Copy each line that includes the string "Beziehung" from the material into your answer.
▬▬▬▬▬▬
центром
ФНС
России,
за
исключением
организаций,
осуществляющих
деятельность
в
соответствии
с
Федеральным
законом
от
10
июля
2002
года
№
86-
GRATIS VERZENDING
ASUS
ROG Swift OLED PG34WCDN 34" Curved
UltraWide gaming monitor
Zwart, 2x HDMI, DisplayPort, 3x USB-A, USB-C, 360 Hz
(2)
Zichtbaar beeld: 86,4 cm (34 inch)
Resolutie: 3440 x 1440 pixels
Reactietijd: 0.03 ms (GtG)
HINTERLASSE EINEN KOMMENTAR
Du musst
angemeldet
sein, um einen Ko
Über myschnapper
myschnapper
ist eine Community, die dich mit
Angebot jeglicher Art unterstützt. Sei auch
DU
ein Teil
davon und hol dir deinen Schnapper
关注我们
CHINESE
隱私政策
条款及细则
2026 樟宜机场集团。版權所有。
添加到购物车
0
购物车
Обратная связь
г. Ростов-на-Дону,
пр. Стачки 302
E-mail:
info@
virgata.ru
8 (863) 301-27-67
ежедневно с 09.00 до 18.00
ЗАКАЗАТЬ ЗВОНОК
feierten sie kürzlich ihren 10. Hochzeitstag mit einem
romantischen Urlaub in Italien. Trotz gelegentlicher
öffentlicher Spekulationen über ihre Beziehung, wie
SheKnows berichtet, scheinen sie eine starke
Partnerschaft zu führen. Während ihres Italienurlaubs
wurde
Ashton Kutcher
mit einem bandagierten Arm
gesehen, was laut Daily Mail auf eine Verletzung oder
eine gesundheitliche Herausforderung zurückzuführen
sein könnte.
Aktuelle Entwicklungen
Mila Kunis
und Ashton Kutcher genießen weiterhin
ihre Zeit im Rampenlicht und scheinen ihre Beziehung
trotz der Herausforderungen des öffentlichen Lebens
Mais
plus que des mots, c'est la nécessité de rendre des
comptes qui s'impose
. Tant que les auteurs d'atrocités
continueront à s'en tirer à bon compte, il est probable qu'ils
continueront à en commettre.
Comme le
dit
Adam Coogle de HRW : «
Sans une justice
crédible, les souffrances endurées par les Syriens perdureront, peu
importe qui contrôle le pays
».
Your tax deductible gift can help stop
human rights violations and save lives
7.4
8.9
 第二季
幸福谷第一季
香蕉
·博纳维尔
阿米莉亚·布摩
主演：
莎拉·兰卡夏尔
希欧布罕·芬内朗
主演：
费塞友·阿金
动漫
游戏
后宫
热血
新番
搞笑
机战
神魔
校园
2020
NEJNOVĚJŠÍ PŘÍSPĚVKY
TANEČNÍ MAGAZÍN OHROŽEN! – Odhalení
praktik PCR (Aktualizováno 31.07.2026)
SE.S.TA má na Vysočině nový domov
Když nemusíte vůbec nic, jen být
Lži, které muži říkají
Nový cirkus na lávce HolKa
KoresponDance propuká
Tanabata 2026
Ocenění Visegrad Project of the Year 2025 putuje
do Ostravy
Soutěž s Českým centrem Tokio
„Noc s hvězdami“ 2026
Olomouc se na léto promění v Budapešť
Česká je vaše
▬▬▬▬▬▬
Output of the exercise:
öffentlicher Spekulationen über ihre Beziehung, wie
ihre Zeit im Rampenlicht und scheinen ihre Beziehung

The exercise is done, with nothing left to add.